Try as we might, we Brits never suppress a thrill whenever the Americans so much as notice li’l ol’ us, and for me Plumber Manor’s sudden celebrity across the ocean provided the strongest frisson since my erstwhile Latin student Rachel Weisz was handed an Oscar by that pioneering African-American president Morgan Freeman.
How deep an impact Plumber Manor made on swing voters is debatable, but recalling it fondly, from a visit made a dozen years ago, as a homely charmer laden with dogs and ancestral portraits, it was quite a shock to find it implicitly cited by the New York Times’s Maureen Dowd as a totem of the self-serving greed and profligacy that did so much damage to Republican chances. “We regret that this event was not cancelled,” was AIG’s nicely understated response to this PR triumph, although not half as much, one assumes, as Senator McCain.
Reading reports about the luxuriance of the jolly, as trustingly lifted by news agencies from the News Of The World, I assumed that change (a spa, a helipad and other Eurotrash elegances) must have come to Plumber Manor. But not a bit of it. The labrador puppy we met in 1996 has been exiled due to age-related flatulence, but otherwise it remains the stronghold of pretension-free joviality it was. The same jolly owner patrols the bar, greeting punters as the old friends they (and the AIG lads) evidently are, while his brother in the kitchen cleaves to a formula that eludes so many bucolic hotel restaurants: no fussy amuse-bouches, no dribblings of slime, no irksome poncery whatever. He just takes good local ingredients and cooks them with skill and precision, so that they taste potently of themselves.
With a couple of prissy cavils (the dining room is slightly overlit) we loved everything about our family dinner, from a very young staff’s sweetness with our two-year-old niece, Ellie, to the policy of doubling the wholesale price of wines (we paid £40 for a Batailley that costs £20 at Majestic) rather than the usual quadrupling.
As for the food, in its quiet, artless way this is technically excellent as well as perfect for the setting. My wife thought her ruby red carpaccio of beef (a £3.50 supplement to the dinner menu, which is £26 for two courses and £30 for three) the best rendition of the dish she’s had, and no wonder given the literal texture of butter.
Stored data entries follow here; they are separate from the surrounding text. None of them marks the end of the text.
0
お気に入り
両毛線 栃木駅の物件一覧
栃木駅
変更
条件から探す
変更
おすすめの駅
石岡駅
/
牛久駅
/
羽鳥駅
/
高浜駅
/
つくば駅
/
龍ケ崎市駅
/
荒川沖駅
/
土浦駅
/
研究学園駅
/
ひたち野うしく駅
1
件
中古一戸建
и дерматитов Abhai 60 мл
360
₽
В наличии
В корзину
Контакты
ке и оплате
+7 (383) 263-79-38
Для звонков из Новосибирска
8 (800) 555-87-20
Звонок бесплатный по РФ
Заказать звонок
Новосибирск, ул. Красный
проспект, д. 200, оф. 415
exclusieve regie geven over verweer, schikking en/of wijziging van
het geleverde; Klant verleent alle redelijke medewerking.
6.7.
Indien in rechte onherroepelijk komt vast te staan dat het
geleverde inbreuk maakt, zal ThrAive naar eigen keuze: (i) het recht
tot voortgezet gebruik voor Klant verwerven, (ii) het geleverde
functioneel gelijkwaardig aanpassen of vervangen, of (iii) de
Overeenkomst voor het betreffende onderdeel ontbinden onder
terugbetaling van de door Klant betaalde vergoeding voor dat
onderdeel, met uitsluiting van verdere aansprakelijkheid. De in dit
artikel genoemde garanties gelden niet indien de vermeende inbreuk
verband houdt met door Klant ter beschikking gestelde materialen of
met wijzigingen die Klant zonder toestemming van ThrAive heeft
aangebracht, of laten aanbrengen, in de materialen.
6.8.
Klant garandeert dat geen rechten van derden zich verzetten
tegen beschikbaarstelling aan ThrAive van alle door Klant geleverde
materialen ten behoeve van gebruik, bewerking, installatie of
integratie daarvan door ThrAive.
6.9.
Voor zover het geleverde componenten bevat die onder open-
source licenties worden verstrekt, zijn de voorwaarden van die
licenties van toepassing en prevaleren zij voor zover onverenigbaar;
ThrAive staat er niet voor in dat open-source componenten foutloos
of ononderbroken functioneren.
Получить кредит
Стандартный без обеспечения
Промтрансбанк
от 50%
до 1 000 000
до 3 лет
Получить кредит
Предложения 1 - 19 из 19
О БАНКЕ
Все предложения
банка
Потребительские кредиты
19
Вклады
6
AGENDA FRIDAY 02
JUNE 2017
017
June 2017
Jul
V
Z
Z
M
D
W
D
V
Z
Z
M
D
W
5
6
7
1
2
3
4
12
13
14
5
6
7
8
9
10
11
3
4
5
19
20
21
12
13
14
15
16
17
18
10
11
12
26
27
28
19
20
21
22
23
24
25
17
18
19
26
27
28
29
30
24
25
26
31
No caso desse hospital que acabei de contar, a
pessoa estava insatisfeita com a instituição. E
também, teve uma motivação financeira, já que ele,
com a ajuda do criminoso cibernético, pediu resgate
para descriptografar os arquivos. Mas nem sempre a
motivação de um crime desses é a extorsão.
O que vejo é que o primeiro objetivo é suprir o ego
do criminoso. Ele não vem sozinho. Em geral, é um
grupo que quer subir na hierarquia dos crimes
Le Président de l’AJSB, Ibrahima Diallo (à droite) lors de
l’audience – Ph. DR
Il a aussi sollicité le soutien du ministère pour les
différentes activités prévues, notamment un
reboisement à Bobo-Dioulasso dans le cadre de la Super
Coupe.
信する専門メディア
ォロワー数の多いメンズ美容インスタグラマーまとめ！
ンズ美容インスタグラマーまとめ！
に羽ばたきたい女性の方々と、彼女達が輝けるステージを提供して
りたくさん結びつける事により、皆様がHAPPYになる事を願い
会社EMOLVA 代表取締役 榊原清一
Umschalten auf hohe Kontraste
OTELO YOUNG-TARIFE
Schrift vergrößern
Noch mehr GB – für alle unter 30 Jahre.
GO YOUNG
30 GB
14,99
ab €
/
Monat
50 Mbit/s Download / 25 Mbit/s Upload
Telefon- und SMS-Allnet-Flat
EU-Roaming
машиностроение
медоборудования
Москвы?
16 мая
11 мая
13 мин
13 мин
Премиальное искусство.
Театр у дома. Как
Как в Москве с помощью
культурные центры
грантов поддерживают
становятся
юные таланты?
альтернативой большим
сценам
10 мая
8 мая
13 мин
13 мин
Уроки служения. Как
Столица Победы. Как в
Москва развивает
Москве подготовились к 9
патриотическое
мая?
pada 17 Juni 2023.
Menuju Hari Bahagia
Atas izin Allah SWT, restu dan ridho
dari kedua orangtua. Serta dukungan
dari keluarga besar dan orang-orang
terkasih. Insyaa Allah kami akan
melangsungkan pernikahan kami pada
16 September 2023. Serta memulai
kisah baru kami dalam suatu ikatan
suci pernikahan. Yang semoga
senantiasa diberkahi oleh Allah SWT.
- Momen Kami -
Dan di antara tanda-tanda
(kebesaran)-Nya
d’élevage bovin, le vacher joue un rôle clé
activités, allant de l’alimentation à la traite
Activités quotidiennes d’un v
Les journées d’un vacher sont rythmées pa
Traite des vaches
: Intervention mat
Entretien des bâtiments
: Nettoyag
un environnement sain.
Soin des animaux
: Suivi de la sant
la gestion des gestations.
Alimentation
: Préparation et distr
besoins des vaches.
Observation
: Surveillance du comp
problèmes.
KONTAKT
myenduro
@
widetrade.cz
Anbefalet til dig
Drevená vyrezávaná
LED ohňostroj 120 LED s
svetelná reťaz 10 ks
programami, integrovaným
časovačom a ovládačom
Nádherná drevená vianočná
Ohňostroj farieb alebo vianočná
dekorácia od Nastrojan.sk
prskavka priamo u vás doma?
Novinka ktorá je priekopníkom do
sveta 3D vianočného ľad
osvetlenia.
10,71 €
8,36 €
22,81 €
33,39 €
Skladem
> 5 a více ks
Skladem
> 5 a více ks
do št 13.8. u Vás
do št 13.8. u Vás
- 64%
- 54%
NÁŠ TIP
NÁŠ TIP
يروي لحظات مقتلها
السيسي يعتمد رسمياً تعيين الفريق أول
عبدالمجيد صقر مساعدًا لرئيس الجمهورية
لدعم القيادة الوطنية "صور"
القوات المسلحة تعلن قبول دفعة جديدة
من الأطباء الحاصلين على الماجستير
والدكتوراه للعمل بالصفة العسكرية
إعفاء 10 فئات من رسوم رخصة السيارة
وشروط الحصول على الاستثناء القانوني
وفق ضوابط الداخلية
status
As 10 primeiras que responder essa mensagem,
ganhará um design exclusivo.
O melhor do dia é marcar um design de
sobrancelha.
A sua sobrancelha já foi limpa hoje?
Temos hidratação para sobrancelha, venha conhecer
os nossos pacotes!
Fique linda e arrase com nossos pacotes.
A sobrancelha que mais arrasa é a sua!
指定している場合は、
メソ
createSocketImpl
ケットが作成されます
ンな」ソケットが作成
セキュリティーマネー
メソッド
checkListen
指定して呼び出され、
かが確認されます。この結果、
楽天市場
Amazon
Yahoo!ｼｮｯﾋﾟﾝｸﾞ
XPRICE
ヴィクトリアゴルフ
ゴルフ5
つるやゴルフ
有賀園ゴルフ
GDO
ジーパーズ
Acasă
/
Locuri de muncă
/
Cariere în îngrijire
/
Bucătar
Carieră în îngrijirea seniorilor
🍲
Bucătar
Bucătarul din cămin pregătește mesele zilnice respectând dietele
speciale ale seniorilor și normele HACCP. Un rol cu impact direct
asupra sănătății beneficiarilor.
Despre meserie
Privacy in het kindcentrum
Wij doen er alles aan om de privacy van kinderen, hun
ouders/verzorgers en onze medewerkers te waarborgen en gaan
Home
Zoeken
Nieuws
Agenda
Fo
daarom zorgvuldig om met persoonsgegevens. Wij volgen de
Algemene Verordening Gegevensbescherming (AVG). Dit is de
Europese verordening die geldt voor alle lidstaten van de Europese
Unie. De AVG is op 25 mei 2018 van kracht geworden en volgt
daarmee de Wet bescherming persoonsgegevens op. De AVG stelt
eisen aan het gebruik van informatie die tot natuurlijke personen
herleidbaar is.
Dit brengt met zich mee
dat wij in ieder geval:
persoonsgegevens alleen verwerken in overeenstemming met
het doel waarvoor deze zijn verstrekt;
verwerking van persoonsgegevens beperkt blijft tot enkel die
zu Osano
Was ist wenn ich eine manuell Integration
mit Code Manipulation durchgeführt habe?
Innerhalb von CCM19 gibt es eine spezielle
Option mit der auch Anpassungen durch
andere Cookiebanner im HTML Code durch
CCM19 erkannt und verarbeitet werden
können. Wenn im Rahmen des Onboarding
A medley of melon, avocado and prawns came with a proper, gutsy sauce Marie Rose, a growing boy of our acquaintance admired the succulence of his smoked duck and chicken breasts, my butternut squash soup was sweet, thick and velvety, and a generous circle of grilled mild goat’s cheese looked wonderful (a bit like tarte tatin) with its top layer of treacly blackcurrant vinaigrette.
Main courses were pretty faultless, too. It wasn’t easy to discern what Ellie made of her sausage and chips, since she by and large contented herself with the ketchup, and my wife thought her sea bass fillet needed pepping up with more of its soy, ginger and spring onion adornment. But breast of partridge (possibly shot by AIG; the menu did not clarify) was as juicily subtle as that bird should be, and cleverly enriched by black pudding-infused bubble and squeak. Five sensationally flavoursome slices of mauvy-red venison (£4.50 supplement) separated two fine sauces, one creamy, the other a sharp cocktail of orange and apple, while the thick oblong of crackling that accompanied loin of pork was unquestionably the finest any of us have encountered. Vegetables were impeccably crunchy.
Puddings from the trolley were all good, especially a lemon meringue roulade, and we left waddling a little, but glowing with pleasure. How Plumber Manor came by its brief global notoriety as an emblem of fin-de-siècle corporate rapacity is one of the minor curios of an election suffused with larger mysteries than that, but you will never find a more honest restaurant, or one more passionately averse to the taking of financial liberties. If only the same could be said for its more infamous regulars.